They go to her parents’ house for Christmas and bring the new baby with them.  She says this is a terrible idea, that they should go to his mother’s for the holiday and skip her parents’ house all together, but he still clings to the idea that there might be a chance for amity between all parties, and so she gives in with a shrug and an ill-feeling in her stomach.  They drive in a tense silence, she praying that dinner doesn’t end in disaster, he hoping that things will have changed over these past few years, and the baby thinks nothing aside from wet, squishy baby thoughts punctuated by moments of shrill squelching.  They have to pull over three times to get him changed, and when they finally end up in New Jersey, they are forty-eight and a half minutes late and the baby is entirely pleased with himself.

The baby looks more like his mother than his father, with browner skin and darker hair, but he’s inherited a mix of his parents’ eyes, brown from his mother and green from his father mixing to produce a creamy hazel-eyed gaze that stares wonderingly out at a world just out of reach.

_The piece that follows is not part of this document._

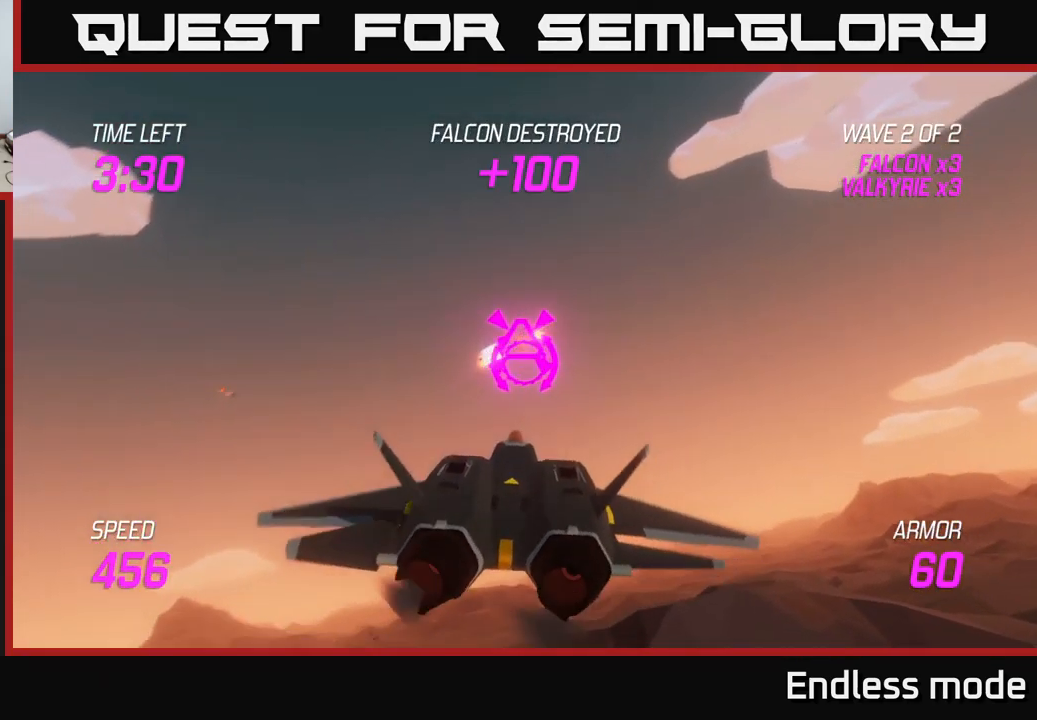
{"buttons": [], "left_stick": "left", "right_stick": "center", "events": [[67, "L2", "up"], [150, "L2", "down"], [200, "left_stick", "left"], [234, "L2", "up"]]}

She hoists him up on her shoulder, and his pudgy little fingers clench in her hair and pull hard.  She takes this as a bad omen, bites her lip, and tries to uncurl his grasp without hurting him in the process.  Her husband tries to help by picking up the Christmas gifts.  The baby gurgles in her ear.

           “I can’t do this,” she mumbles, closing her eyes.  “I really, really can’t do this.”

           “You can at least try.  What’s the worst that can happen?”

           “Papá will stab you with a steak knife and I’ll be a moneyless widow with a child to support.”

           “I think you’re overreacting a little.”

           Her strained temper snaps a bit and she rounds on him, the baby cooing along for the ride.  “You said that when we first started dating.  You said that when we got engaged.  You said that when we got married.  All those times, was I overreacting?”

He shrinks back a little, and in any other situation it would be funny to see a grown man duck away from a woman who doesn’t quite clock five foot five, but in this situation, it’s just another bad omen.  She continues to puff up in righteous indignation, and he rushes in for a hug.

“You weren’t, you weren’t.  But it’s gotten better since then.”  He doesn’t see her face twist in skepticism.  “I know it has.  Honestly.”  He pulls back to look at her, and she schools her features into neutral support.  “We’ll get through this together.  We always have.”  She smiles, and they kiss, and the baby grabs at his hair.  He laughs and loops his arm through hers.  Together, they head for the stairs.

           The concrete steps seem to lead away into a centralized oblivion, focusing into a single point off on the horizon, distant and tiny.  She experiences a moment of vertigo, and her mind reels with dizziness.  Her hand grasps at the railing, and her husband gently pushes at her back.

She hasn’t been home in several years, not since she married and certainly not since she had her baby.  Her parents hadn’t even come to the christening.  She falters.

           “I don’t want to do this.  Let’s just go, please.”

           “We have to do this.  We said we’d be here.”

“We’ll say there’s traffic.  An accident.  The car sprung a leak.  The spare was flat.  Please, please, let’s just go, please.”

“Your mom probably already saw us out the window anyway.  We’re here for better or for worse.”  He smiles.  “Don’t worry.  It’s going to be okay.”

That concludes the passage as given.